----- EXERCISE MATERIALS -----

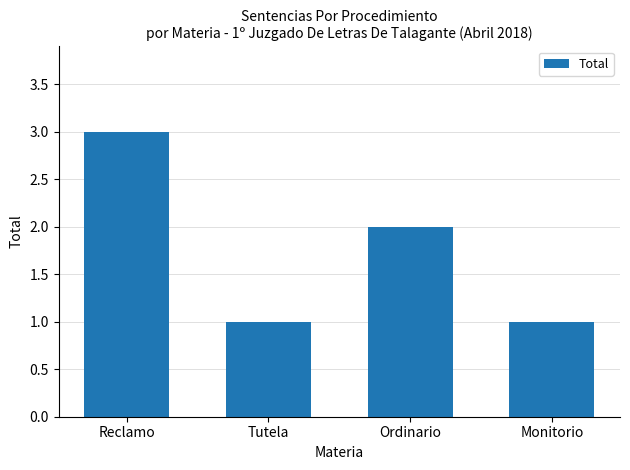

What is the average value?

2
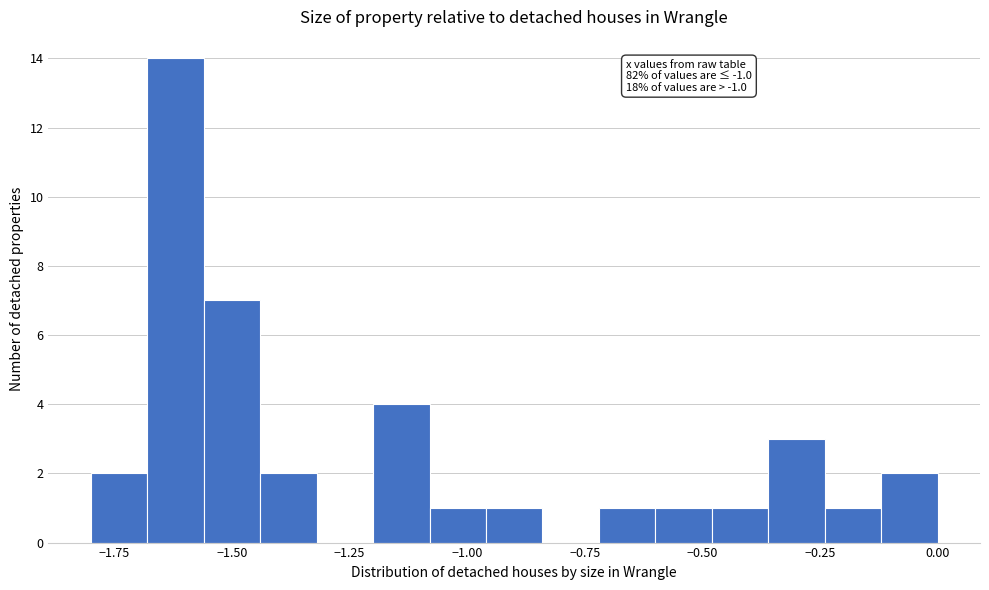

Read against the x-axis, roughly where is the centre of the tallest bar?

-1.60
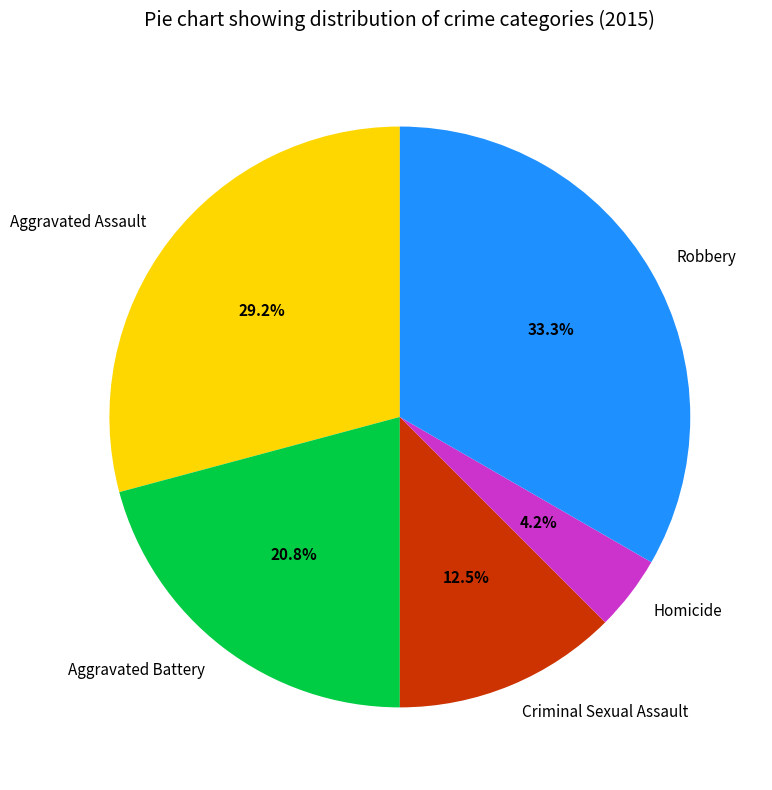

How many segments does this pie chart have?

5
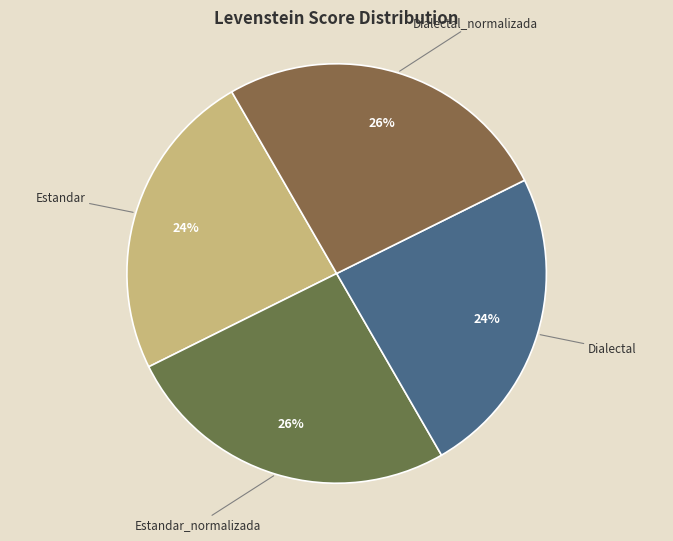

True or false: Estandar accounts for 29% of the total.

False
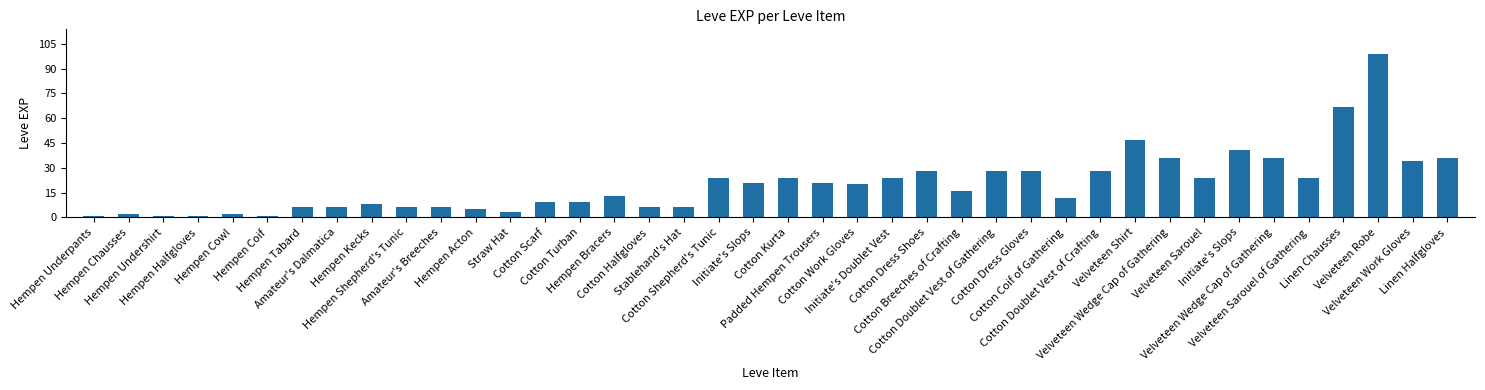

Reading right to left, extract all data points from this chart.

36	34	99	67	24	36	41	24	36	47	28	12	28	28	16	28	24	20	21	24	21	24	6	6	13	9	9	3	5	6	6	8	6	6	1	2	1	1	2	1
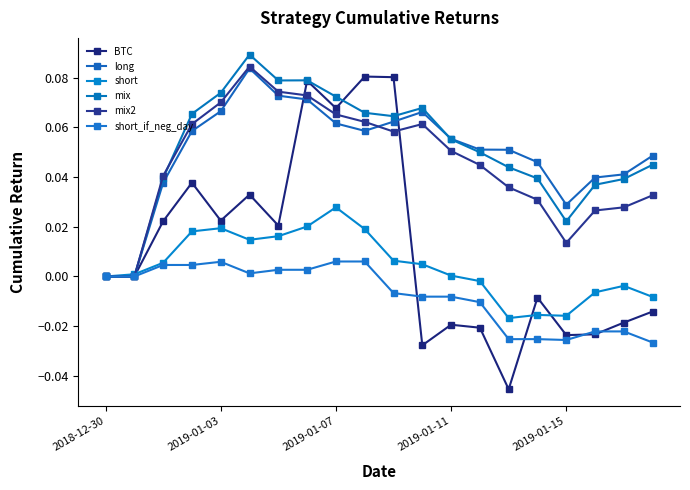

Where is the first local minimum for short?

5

-----

Reproduce all the data above verbatim, leaving out the pictures.

What is the average value?

2

Read against the x-axis, roughly where is the centre of the tallest bar?

-1.60

How many segments does this pie chart have?

5

True or false: Estandar accounts for 29% of the total.

False

Reading right to left, extract all data points from this chart.

36	34	99	67	24	36	41	24	36	47	28	12	28	28	16	28	24	20	21	24	21	24	6	6	13	9	9	3	5	6	6	8	6	6	1	2	1	1	2	1

Where is the first local minimum for short?

5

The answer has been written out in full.